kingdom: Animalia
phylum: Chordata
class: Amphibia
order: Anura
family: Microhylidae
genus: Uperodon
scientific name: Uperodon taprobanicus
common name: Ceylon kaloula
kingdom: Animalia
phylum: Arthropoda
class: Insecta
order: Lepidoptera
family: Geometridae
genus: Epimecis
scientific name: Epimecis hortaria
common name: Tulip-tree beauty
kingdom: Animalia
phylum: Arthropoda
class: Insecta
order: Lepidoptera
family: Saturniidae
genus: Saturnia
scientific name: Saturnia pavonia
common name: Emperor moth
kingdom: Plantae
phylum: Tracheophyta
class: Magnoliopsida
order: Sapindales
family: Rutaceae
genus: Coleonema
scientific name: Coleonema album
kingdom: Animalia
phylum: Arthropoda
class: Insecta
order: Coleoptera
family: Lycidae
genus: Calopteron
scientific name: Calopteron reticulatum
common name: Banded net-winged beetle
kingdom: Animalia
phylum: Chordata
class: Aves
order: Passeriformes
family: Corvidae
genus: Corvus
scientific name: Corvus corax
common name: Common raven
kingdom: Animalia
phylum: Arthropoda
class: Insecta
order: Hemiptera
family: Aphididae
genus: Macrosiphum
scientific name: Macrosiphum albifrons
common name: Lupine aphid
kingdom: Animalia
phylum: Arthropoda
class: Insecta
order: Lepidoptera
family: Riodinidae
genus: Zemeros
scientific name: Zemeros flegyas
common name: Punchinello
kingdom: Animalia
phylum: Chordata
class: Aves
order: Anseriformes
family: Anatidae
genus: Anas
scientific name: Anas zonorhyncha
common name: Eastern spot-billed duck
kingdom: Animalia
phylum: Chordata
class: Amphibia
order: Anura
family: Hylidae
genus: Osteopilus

--

## [Given instruction]
Copy out each line of the records above that contains the string "order".

## [Expected answer]
order: Anura
order: Lepidoptera
order: Lepidoptera
order: Sapindales
order: Coleoptera
order: Passeriformes
order: Hemiptera
order: Lepidoptera
order: Anseriformes
order: Anura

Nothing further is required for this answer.